Guidance: Steady Fiscal 2026 Targets and Gradual Margin Expansion

Mercury reaffirmed its fiscal 2026 framework and current-year outlook, despite the moving parts in the quarter. For the full year, the company still expects low-single-digit revenue growth and an adjusted EBITDA margin approaching the mid-teens, with Q3 adjusted EBITDA margin approaching double digits and Q4 expected to be the strongest quarter of the year. Management continues to target positive free cash flow for the full year, even though Q3 is projected to show a free cash outflow following the Q2 pull-forward. Looking further out, Mercury reiterated its longer-term ambitions of achieving adjusted EBITDA margins in the low-to-mid 20% range and roughly 50% free cash flow conversion, contingent on continued mix improvement, operational efficiencies, and a fuller realization of demand tailwinds from defense spending and strategic programs.

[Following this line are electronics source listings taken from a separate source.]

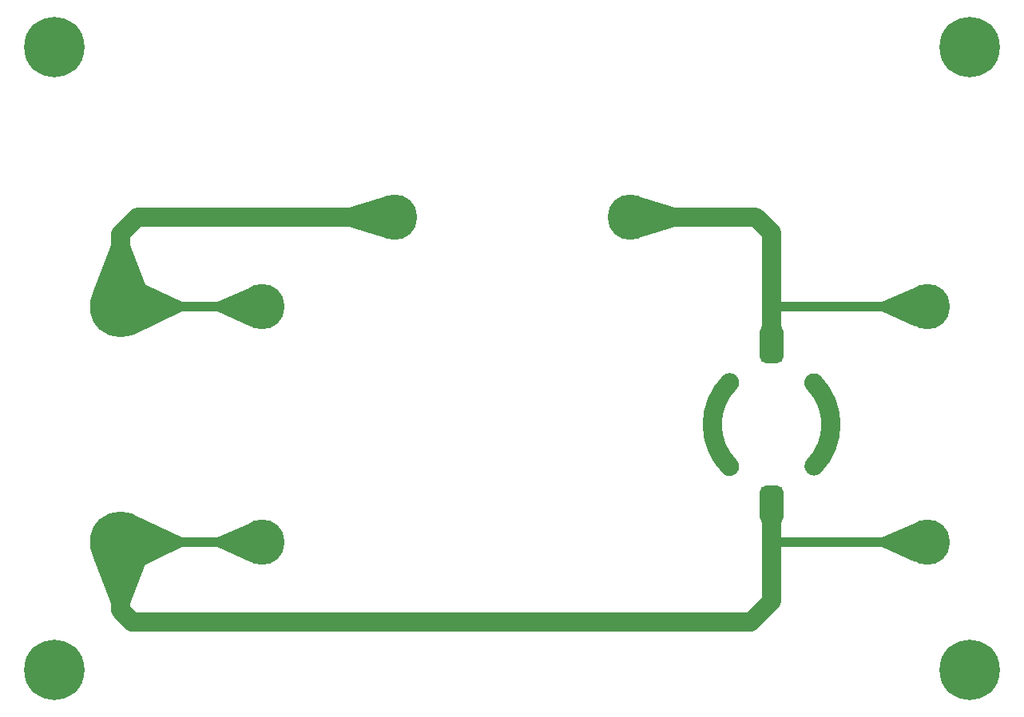
<source format=gbr>
%TF.GenerationSoftware,KiCad,Pcbnew,8.0.2*%
%TF.CreationDate,2024-06-17T23:35:22+07:00*%
%TF.ProjectId,Lamp_Circuit,4c616d70-5f43-4697-9263-7569742e6b69,rev?*%
%TF.SameCoordinates,Original*%
%TF.FileFunction,Copper,L2,Bot*%
%TF.FilePolarity,Positive*%
%FSLAX46Y46*%
G04 Gerber Fmt 4.6, Leading zero omitted, Abs format (unit mm)*
G04 Created by KiCad (PCBNEW 8.0.2) date 2024-06-17 23:35:22*
%MOMM*%
%LPD*%
G01*
G04 APERTURE LIST*
G04 Aperture macros list*
%AMRoundRect*
0 Rectangle with rounded corners*
0 $1 Rounding radius*
0 $2 $3 $4 $5 $6 $7 $8 $9 X,Y pos of 4 corners*
0 Add a 4 corners polygon primitive as box body*
4,1,4,$2,$3,$4,$5,$6,$7,$8,$9,$2,$3,0*
0 Add four circle primitives for the rounded corners*
1,1,$1+$1,$2,$3*
1,1,$1+$1,$4,$5*
1,1,$1+$1,$6,$7*
1,1,$1+$1,$8,$9*
0 Add four rect primitives between the rounded corners*
20,1,$1+$1,$2,$3,$4,$5,0*
20,1,$1+$1,$4,$5,$6,$7,0*
20,1,$1+$1,$6,$7,$8,$9,0*
20,1,$1+$1,$8,$9,$2,$3,0*%
G04 Aperture macros list end*
%TA.AperFunction,EtchedComponent*%
%ADD10C,2.000000*%
%TD*%
%TA.AperFunction,ComponentPad*%
%ADD11C,6.400000*%
%TD*%
%TA.AperFunction,SMDPad,CuDef*%
%ADD12RoundRect,0.625000X0.625000X1.375000X-0.625000X1.375000X-0.625000X-1.375000X0.625000X-1.375000X0*%
%TD*%
%TA.AperFunction,ComponentPad*%
%ADD13C,4.800000*%
%TD*%
%TA.AperFunction,ComponentPad*%
%ADD14C,6.500000*%
%TD*%
%TA.AperFunction,Conductor*%
%ADD15C,2.000000*%
%TD*%
%TA.AperFunction,Conductor*%
%ADD16C,1.000000*%
%TD*%
G04 APERTURE END LIST*
D10*
%TO.C,LA1*%
X175550001Y-98449999D02*
G75*
G02*
X175550001Y-89550001I4449995J4449999D01*
G01*
X184475637Y-89575221D02*
G75*
G02*
X184500000Y-98400000I-4475639J-4424779D01*
G01*
%TD*%
D11*
%TO.P,H2,1*%
%TO.N,N/C*%
X201000000Y-54000000D03*
%TD*%
%TO.P,H3,1*%
%TO.N,N/C*%
X104000000Y-120000000D03*
%TD*%
%TO.P,H1,1*%
%TO.N,N/C*%
X201000000Y-120000000D03*
%TD*%
D12*
%TO.P,LA1,1,-*%
%TO.N,Net-(LA1--)*%
X180000000Y-102500000D03*
%TO.P,LA1,2,+*%
%TO.N,Net-(A1--)*%
X180000000Y-85500000D03*
%TD*%
D13*
%TO.P,MES1,1,-*%
%TO.N,Net-(LA1--)*%
X126000000Y-106500000D03*
%TO.P,MES1,2,+*%
%TO.N,Net-(A1-+)*%
X126000000Y-81500000D03*
%TD*%
%TO.P,MES2,1,-*%
%TO.N,Net-(LA1--)*%
X196475000Y-106500000D03*
%TO.P,MES2,2,+*%
%TO.N,Net-(A1--)*%
X196475000Y-81500000D03*
%TD*%
%TO.P,A1,1,-*%
%TO.N,Net-(A1--)*%
X165000000Y-72000000D03*
%TO.P,A1,2,+*%
%TO.N,Net-(A1-+)*%
X140000000Y-72000000D03*
%TD*%
D14*
%TO.P,V1,1*%
%TO.N,Net-(A1-+)*%
X111000000Y-81500000D03*
%TO.P,V1,2*%
%TO.N,Net-(LA1--)*%
X111000000Y-106500000D03*
%TD*%
D11*
%TO.P,H4,1*%
%TO.N,N/C*%
X104000000Y-54000000D03*
%TD*%
D15*
%TO.N,Net-(A1-+)*%
X111000000Y-81500000D02*
X111000000Y-73750000D01*
X111000000Y-73750000D02*
X112750000Y-72000000D01*
X112750000Y-72000000D02*
X140000000Y-72000000D01*
D16*
X126000000Y-81500000D02*
X111000000Y-81500000D01*
D15*
%TO.N,Net-(A1--)*%
X165000000Y-72000000D02*
X178350000Y-72000000D01*
X180000000Y-81575000D02*
X180000000Y-85500000D01*
X180000000Y-73650000D02*
X180000000Y-81575000D01*
D16*
X180075000Y-81500000D02*
X180000000Y-81575000D01*
D15*
X178350000Y-72000000D02*
X180000000Y-73650000D01*
D16*
X196475000Y-81500000D02*
X180075000Y-81500000D01*
D15*
%TO.N,Net-(LA1--)*%
X180000000Y-112775000D02*
X177800000Y-114975000D01*
X177800000Y-114975000D02*
X112225000Y-114975000D01*
X112225000Y-114925000D02*
X111000000Y-113700000D01*
D16*
X196475000Y-106500000D02*
X180050000Y-106500000D01*
X180050000Y-106500000D02*
X180000000Y-106550000D01*
D15*
X180000000Y-102500000D02*
X180000000Y-106550000D01*
D16*
X126000000Y-106500000D02*
X111000000Y-106500000D01*
D15*
X180000000Y-106550000D02*
X180000000Y-112775000D01*
X111000000Y-113700000D02*
X111000000Y-106500000D01*
%TD*%
%TA.AperFunction,Conductor*%
%TO.N,Net-(A1-+)*%
G36*
X112420638Y-78576867D02*
G01*
X117493339Y-80996822D01*
X117499329Y-81003476D01*
X117500000Y-81007381D01*
X117500000Y-81992618D01*
X117496573Y-82000891D01*
X117493338Y-82003178D01*
X112420640Y-84423131D01*
X112411697Y-84423600D01*
X112405062Y-84417650D01*
X111001446Y-81505077D01*
X111000942Y-81496139D01*
X111001442Y-81494930D01*
X112405063Y-78582347D01*
X112411741Y-78576383D01*
X112420638Y-78576867D01*
G37*
%TD.AperFunction*%
%TD*%
%TA.AperFunction,Conductor*%
%TO.N,Net-(A1-+)*%
G36*
X112000194Y-75003427D02*
G01*
X112002862Y-75007555D01*
X113924349Y-80079848D01*
X113924075Y-80088799D01*
X113918487Y-80094533D01*
X111005079Y-81498552D01*
X110996139Y-81499057D01*
X110994921Y-81498552D01*
X108081512Y-80094533D01*
X108075546Y-80087854D01*
X108075649Y-80079849D01*
X109997138Y-75007554D01*
X110003273Y-75001033D01*
X110008079Y-75000000D01*
X111991921Y-75000000D01*
X112000194Y-75003427D01*
G37*
%TD.AperFunction*%
%TD*%
%TA.AperFunction,Conductor*%
%TO.N,Net-(A1--)*%
G36*
X165632790Y-69685445D02*
G01*
X169791821Y-70997419D01*
X169798679Y-71003176D01*
X169800000Y-71008577D01*
X169800000Y-72991422D01*
X169796573Y-72999695D01*
X169791820Y-73002580D01*
X165632818Y-74314546D01*
X165623897Y-74313767D01*
X165618140Y-74306908D01*
X165618008Y-74306457D01*
X164999813Y-72003029D01*
X164999813Y-71996970D01*
X165617999Y-69693575D01*
X165623452Y-69686476D01*
X165632331Y-69685311D01*
X165632790Y-69685445D01*
G37*
%TD.AperFunction*%
%TD*%
%TA.AperFunction,Conductor*%
%TO.N,Net-(LA1--)*%
G36*
X124805238Y-104430604D02*
G01*
X125997617Y-106494146D01*
X125998789Y-106503024D01*
X125997617Y-106505854D01*
X124805238Y-108569395D01*
X124798132Y-108574843D01*
X124790410Y-108574256D01*
X121207002Y-107003070D01*
X121200801Y-106996610D01*
X121200000Y-106992355D01*
X121200000Y-106007644D01*
X121203427Y-105999371D01*
X121206998Y-105996931D01*
X124790412Y-104425742D01*
X124799363Y-104425559D01*
X124805238Y-104430604D01*
G37*
%TD.AperFunction*%
%TD*%
%TA.AperFunction,Conductor*%
%TO.N,Net-(A1-+)*%
G36*
X124805238Y-79430604D02*
G01*
X125997617Y-81494146D01*
X125998789Y-81503024D01*
X125997617Y-81505854D01*
X124805238Y-83569395D01*
X124798132Y-83574843D01*
X124790410Y-83574256D01*
X121207002Y-82003070D01*
X121200801Y-81996610D01*
X121200000Y-81992355D01*
X121200000Y-81007644D01*
X121203427Y-80999371D01*
X121206998Y-80996931D01*
X124790412Y-79425742D01*
X124799363Y-79425559D01*
X124805238Y-79430604D01*
G37*
%TD.AperFunction*%
%TD*%
%TA.AperFunction,Conductor*%
%TO.N,Net-(LA1--)*%
G36*
X195280238Y-104430604D02*
G01*
X196472617Y-106494146D01*
X196473789Y-106503024D01*
X196472617Y-106505854D01*
X195280238Y-108569395D01*
X195273132Y-108574843D01*
X195265410Y-108574256D01*
X191682002Y-107003070D01*
X191675801Y-106996610D01*
X191675000Y-106992355D01*
X191675000Y-106007644D01*
X191678427Y-105999371D01*
X191681998Y-105996931D01*
X195265412Y-104425742D01*
X195274363Y-104425559D01*
X195280238Y-104430604D01*
G37*
%TD.AperFunction*%
%TD*%
%TA.AperFunction,Conductor*%
%TO.N,Net-(LA1--)*%
G36*
X112420638Y-103576867D02*
G01*
X117493339Y-105996822D01*
X117499329Y-106003476D01*
X117500000Y-106007381D01*
X117500000Y-106992618D01*
X117496573Y-107000891D01*
X117493338Y-107003178D01*
X112420640Y-109423131D01*
X112411697Y-109423600D01*
X112405062Y-109417650D01*
X111001446Y-106505077D01*
X111000942Y-106496139D01*
X111001442Y-106494930D01*
X112405063Y-103582347D01*
X112411741Y-103576383D01*
X112420638Y-103576867D01*
G37*
%TD.AperFunction*%
%TD*%
%TA.AperFunction,Conductor*%
%TO.N,Net-(A1--)*%
G36*
X195280238Y-79430604D02*
G01*
X196472617Y-81494146D01*
X196473789Y-81503024D01*
X196472617Y-81505854D01*
X195280238Y-83569395D01*
X195273132Y-83574843D01*
X195265410Y-83574256D01*
X191682002Y-82003070D01*
X191675801Y-81996610D01*
X191675000Y-81992355D01*
X191675000Y-81007644D01*
X191678427Y-80999371D01*
X191681998Y-80996931D01*
X195265412Y-79425742D01*
X195274363Y-79425559D01*
X195280238Y-79430604D01*
G37*
%TD.AperFunction*%
%TD*%
%TA.AperFunction,Conductor*%
%TO.N,Net-(LA1--)*%
G36*
X111005069Y-106501442D02*
G01*
X113058559Y-107491052D01*
X113918487Y-107905466D01*
X113924453Y-107912145D01*
X113924349Y-107920151D01*
X112002862Y-112992445D01*
X111996727Y-112998967D01*
X111991921Y-113000000D01*
X110008079Y-113000000D01*
X109999806Y-112996573D01*
X109997138Y-112992445D01*
X108075650Y-107920151D01*
X108075924Y-107911200D01*
X108081512Y-107905466D01*
X110994922Y-106501446D01*
X111003861Y-106500942D01*
X111005069Y-106501442D01*
G37*
%TD.AperFunction*%
%TD*%
%TA.AperFunction,Conductor*%
%TO.N,Net-(A1-+)*%
G36*
X139376102Y-69686232D02*
G01*
X139381859Y-69693091D01*
X139382001Y-69693578D01*
X140000186Y-71996967D01*
X140000186Y-72003033D01*
X139382001Y-74306421D01*
X139376547Y-74313523D01*
X139367668Y-74314688D01*
X139367181Y-74314546D01*
X135208180Y-73002580D01*
X135201321Y-72996823D01*
X135200000Y-72991422D01*
X135200000Y-71008577D01*
X135203427Y-71000304D01*
X135208177Y-70997420D01*
X139367183Y-69685453D01*
X139376102Y-69686232D01*
G37*
%TD.AperFunction*%
%TD*%
M02*

</source>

In sum, Mercury Systems’ earnings call painted a picture of a company progressing along a credible recovery path, with strong bookings, record backlog, improving adjusted profitability, and better cash and leverage metrics offsetting near-term margin pressure and non-operational charges. Management’s tone balanced confidence in the underlying trajectory with realism about the time required to work through low-margin backlog and the unpredictability of quarterly timing. For investors willing to look beyond short-term volatility, the call reinforced the view that Mercury is steadily rebuilding its financial profile and positioning itself to benefit from long-term defense and secure processing trends.